--- START ---

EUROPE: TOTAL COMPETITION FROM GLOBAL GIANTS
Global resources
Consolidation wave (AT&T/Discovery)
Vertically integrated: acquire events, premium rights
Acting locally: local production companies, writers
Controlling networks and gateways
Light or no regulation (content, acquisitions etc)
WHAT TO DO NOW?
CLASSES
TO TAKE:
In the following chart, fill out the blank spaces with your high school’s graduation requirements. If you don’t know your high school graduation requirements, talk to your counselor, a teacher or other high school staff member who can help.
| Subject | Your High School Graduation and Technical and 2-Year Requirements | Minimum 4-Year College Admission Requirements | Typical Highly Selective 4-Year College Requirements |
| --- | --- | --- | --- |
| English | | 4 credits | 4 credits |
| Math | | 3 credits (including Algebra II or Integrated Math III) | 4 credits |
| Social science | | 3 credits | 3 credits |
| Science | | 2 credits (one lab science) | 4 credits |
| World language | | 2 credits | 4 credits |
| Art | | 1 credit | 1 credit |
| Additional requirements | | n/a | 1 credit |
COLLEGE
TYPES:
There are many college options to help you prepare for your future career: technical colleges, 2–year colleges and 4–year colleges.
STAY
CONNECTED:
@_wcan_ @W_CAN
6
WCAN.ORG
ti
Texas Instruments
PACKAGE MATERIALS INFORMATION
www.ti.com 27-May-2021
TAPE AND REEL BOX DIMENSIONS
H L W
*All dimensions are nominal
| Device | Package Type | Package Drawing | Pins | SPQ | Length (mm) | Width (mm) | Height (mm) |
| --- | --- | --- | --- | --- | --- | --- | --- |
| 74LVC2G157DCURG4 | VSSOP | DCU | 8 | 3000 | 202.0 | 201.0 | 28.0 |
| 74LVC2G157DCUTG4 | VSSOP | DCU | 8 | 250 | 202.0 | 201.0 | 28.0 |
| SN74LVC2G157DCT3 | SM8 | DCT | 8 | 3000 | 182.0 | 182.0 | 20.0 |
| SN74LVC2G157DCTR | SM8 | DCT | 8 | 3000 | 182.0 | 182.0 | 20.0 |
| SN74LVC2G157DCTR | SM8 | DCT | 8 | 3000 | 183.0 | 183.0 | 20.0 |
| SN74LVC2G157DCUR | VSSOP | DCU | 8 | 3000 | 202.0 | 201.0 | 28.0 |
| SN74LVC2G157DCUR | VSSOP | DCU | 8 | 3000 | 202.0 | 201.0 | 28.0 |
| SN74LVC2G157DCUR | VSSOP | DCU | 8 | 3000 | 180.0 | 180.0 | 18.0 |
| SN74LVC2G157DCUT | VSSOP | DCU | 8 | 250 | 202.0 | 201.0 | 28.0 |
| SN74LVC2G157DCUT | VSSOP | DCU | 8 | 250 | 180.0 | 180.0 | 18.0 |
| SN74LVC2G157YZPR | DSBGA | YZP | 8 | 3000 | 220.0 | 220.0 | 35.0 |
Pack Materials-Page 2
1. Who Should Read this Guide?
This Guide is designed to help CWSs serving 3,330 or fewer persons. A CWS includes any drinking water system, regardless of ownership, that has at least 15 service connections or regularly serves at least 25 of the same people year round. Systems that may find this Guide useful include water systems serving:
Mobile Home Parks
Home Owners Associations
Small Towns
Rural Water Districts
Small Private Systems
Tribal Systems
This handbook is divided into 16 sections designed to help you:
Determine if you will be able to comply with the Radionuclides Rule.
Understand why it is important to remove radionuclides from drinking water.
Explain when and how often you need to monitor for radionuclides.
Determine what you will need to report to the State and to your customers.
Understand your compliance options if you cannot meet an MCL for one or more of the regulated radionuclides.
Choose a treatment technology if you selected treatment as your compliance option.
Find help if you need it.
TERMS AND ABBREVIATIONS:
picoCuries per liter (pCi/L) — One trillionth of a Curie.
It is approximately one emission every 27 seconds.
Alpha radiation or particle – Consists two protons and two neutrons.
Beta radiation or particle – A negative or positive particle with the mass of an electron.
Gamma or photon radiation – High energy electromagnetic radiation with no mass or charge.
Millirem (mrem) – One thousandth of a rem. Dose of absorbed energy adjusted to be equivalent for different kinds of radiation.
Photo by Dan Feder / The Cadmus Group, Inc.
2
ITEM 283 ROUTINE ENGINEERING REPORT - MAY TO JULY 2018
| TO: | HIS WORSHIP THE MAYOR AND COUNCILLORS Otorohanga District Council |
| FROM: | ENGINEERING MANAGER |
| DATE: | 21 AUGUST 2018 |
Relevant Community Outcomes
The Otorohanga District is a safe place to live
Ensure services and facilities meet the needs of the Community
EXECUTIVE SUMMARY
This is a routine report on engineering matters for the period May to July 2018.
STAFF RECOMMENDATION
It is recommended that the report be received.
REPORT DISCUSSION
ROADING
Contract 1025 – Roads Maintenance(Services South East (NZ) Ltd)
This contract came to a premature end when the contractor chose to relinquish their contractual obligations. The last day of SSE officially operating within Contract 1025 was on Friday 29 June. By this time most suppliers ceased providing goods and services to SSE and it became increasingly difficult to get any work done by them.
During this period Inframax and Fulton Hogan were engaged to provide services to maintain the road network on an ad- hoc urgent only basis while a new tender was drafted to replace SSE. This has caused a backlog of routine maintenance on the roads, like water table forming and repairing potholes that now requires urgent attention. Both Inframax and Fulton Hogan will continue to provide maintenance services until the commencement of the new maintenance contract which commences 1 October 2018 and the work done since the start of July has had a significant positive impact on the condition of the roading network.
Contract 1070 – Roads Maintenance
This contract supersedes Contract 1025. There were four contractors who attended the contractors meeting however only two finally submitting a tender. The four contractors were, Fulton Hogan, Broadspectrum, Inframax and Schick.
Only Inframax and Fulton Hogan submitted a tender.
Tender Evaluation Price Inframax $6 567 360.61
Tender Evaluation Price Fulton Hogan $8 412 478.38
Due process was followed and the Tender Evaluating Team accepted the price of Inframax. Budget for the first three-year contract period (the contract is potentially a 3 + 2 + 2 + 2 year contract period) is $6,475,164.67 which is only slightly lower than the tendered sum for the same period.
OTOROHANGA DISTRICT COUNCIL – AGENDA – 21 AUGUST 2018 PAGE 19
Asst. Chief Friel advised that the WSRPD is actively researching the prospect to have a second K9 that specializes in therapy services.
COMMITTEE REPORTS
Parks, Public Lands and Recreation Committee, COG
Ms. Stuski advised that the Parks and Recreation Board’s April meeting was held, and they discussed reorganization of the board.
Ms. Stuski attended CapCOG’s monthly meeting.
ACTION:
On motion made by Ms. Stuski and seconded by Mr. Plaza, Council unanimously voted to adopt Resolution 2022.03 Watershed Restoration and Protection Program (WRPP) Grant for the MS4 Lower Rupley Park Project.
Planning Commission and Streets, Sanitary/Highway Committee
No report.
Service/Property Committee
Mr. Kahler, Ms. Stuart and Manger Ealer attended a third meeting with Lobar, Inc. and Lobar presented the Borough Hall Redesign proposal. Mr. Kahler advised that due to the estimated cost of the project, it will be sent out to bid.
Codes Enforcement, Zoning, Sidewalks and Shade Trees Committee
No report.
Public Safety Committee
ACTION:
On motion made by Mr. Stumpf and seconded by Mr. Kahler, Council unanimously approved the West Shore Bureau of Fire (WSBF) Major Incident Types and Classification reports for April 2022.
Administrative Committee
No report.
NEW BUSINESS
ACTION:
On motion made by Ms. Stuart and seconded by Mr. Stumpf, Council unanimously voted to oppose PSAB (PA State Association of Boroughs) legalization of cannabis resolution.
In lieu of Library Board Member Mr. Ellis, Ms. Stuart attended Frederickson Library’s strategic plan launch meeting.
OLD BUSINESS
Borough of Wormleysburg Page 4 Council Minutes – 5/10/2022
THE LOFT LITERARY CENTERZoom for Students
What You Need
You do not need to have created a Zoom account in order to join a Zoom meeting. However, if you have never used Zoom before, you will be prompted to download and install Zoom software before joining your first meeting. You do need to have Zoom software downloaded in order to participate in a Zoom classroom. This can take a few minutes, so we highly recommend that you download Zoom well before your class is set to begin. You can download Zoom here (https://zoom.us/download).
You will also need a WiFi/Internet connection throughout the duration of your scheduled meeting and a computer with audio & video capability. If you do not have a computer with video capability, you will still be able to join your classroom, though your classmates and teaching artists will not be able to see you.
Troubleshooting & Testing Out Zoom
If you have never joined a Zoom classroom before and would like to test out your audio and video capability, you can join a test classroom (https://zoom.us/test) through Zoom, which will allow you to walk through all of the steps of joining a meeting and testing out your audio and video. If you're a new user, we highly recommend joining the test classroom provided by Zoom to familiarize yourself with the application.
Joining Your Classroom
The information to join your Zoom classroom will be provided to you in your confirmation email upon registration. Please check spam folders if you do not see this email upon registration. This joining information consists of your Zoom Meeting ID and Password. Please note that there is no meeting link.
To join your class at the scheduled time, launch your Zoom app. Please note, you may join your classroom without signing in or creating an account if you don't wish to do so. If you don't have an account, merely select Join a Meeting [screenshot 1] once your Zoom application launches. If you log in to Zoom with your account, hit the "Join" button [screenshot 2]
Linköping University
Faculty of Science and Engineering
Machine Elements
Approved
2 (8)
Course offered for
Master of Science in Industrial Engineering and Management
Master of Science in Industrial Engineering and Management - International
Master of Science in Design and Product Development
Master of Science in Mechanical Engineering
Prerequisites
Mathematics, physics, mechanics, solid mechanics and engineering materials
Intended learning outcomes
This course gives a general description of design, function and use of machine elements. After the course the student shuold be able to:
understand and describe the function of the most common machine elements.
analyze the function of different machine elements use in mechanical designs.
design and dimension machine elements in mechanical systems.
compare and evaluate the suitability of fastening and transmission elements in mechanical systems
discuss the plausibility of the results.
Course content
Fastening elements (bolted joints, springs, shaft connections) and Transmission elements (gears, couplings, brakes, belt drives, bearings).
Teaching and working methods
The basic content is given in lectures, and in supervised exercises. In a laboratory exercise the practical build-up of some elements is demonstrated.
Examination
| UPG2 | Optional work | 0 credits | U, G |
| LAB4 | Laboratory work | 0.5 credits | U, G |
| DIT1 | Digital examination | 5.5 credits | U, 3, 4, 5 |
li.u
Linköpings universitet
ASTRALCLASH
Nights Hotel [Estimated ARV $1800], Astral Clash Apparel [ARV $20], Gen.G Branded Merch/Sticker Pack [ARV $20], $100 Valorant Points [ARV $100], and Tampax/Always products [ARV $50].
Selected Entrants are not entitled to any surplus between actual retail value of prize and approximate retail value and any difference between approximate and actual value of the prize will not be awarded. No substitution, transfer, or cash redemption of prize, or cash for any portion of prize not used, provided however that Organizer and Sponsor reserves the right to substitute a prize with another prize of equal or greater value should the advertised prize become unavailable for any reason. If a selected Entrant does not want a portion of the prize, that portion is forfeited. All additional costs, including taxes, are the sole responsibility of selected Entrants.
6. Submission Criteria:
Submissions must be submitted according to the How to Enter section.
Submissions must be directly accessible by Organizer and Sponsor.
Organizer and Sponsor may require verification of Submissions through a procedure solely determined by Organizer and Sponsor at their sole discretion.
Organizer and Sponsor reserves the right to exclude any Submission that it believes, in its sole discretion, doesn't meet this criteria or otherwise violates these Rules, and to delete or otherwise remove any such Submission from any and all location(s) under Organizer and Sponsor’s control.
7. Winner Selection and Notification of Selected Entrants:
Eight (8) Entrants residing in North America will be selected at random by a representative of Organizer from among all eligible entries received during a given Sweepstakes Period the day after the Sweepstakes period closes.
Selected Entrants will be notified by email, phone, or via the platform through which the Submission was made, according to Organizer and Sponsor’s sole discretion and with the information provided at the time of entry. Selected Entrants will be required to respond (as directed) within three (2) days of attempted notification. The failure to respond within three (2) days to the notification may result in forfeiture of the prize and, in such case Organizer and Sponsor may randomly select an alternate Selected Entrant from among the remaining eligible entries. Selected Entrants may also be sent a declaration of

--- END ---

Which of the lines above carry the string "Industrial"? Pick them out and copy them.

Master of Science in Industrial Engineering and Management
Master of Science in Industrial Engineering and Management - International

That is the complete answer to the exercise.